* [Task to carry out] Rewrite all of these items, changing each occurrence of "lens line" to "intrinsics line". Leave everything else untouched.

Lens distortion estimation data
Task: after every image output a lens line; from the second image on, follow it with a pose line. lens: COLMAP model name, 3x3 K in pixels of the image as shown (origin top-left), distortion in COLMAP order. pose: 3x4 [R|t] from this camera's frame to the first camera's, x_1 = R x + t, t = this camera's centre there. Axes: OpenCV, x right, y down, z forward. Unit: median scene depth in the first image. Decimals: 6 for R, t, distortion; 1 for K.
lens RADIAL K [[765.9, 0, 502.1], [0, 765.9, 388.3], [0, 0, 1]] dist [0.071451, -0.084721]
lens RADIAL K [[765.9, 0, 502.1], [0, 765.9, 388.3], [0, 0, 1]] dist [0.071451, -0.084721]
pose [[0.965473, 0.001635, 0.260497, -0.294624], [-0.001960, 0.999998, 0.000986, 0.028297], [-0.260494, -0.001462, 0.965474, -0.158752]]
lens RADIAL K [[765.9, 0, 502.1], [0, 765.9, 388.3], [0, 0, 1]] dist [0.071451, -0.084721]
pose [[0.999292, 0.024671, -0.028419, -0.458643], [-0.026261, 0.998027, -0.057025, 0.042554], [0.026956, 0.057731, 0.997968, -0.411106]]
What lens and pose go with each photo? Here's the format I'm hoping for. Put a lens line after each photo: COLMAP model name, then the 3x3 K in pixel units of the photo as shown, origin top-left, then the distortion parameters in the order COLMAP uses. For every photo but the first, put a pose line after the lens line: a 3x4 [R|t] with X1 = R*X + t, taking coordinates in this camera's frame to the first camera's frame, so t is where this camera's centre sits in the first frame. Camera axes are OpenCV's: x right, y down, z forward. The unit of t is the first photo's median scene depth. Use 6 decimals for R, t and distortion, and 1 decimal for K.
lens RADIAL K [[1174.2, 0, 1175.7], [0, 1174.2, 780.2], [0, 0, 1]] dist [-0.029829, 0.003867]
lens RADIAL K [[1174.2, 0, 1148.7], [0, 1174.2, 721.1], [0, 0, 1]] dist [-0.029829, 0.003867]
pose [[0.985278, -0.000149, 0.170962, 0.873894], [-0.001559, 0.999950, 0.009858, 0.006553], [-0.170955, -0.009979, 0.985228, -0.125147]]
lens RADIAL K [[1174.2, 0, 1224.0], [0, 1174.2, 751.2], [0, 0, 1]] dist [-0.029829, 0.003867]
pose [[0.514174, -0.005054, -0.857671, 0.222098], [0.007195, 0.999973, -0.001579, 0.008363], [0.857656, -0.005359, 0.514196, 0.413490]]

* [Task solution]
Task: after every image output a intrinsics line; from the second image on, follow it with a pose line. lens: COLMAP model name, 3x3 K in pixels of the image as shown (origin top-left), distortion in COLMAP order. pose: 3x4 [R|t] from this camera's frame to the first camera's, x_1 = R x + t, t = this camera's centre there. Axes: OpenCV, x right, y down, z forward. Unit: median scene depth in the first image. Decimals: 6 for R, t, distortion; 1 for K.
lens RADIAL K [[765.9, 0, 502.1], [0, 765.9, 388.3], [0, 0, 1]] dist [0.071451, -0.084721]
lens RADIAL K [[765.9, 0, 502.1], [0, 765.9, 388.3], [0, 0, 1]] dist [0.071451, -0.084721]
pose [[0.965473, 0.001635, 0.260497, -0.294624], [-0.001960, 0.999998, 0.000986, 0.028297], [-0.260494, -0.001462, 0.965474, -0.158752]]
lens RADIAL K [[765.9, 0, 502.1], [0, 765.9, 388.3], [0, 0, 1]] dist [0.071451, -0.084721]
pose [[0.999292, 0.024671, -0.028419, -0.458643], [-0.026261, 0.998027, -0.057025, 0.042554], [0.026956, 0.057731, 0.997968, -0.411106]]
What lens and pose go with each photo? Here's the format I'm hoping for. Put a intrinsics line after each photo: COLMAP model name, then the 3x3 K in pixel units of the photo as shown, origin top-left, then the distortion parameters in the order COLMAP uses. For every photo but the first, put a pose line after the intrinsics line: a 3x4 [R|t] with X1 = R*X + t, taking coordinates in this camera's frame to the first camera's frame, so t is where this camera's centre sits in the first frame. Camera axes are OpenCV's: x right, y down, z forward. The unit of t is the first photo's median scene depth. Use 6 decimals for R, t and distortion, and 1 decimal for K.
lens RADIAL K [[1174.2, 0, 1175.7], [0, 1174.2, 780.2], [0, 0, 1]] dist [-0.029829, 0.003867]
lens RADIAL K [[1174.2, 0, 1148.7], [0, 1174.2, 721.1], [0, 0, 1]] dist [-0.029829, 0.003867]
pose [[0.985278, -0.000149, 0.170962, 0.873894], [-0.001559, 0.999950, 0.009858, 0.006553], [-0.170955, -0.009979, 0.985228, -0.125147]]
lens RADIAL K [[1174.2, 0, 1224.0], [0, 1174.2, 751.2], [0, 0, 1]] dist [-0.029829, 0.003867]
pose [[0.514174, -0.005054, -0.857671, 0.222098], [0.007195, 0.999973, -0.001579, 0.008363], [0.857656, -0.005359, 0.514196, 0.413490]]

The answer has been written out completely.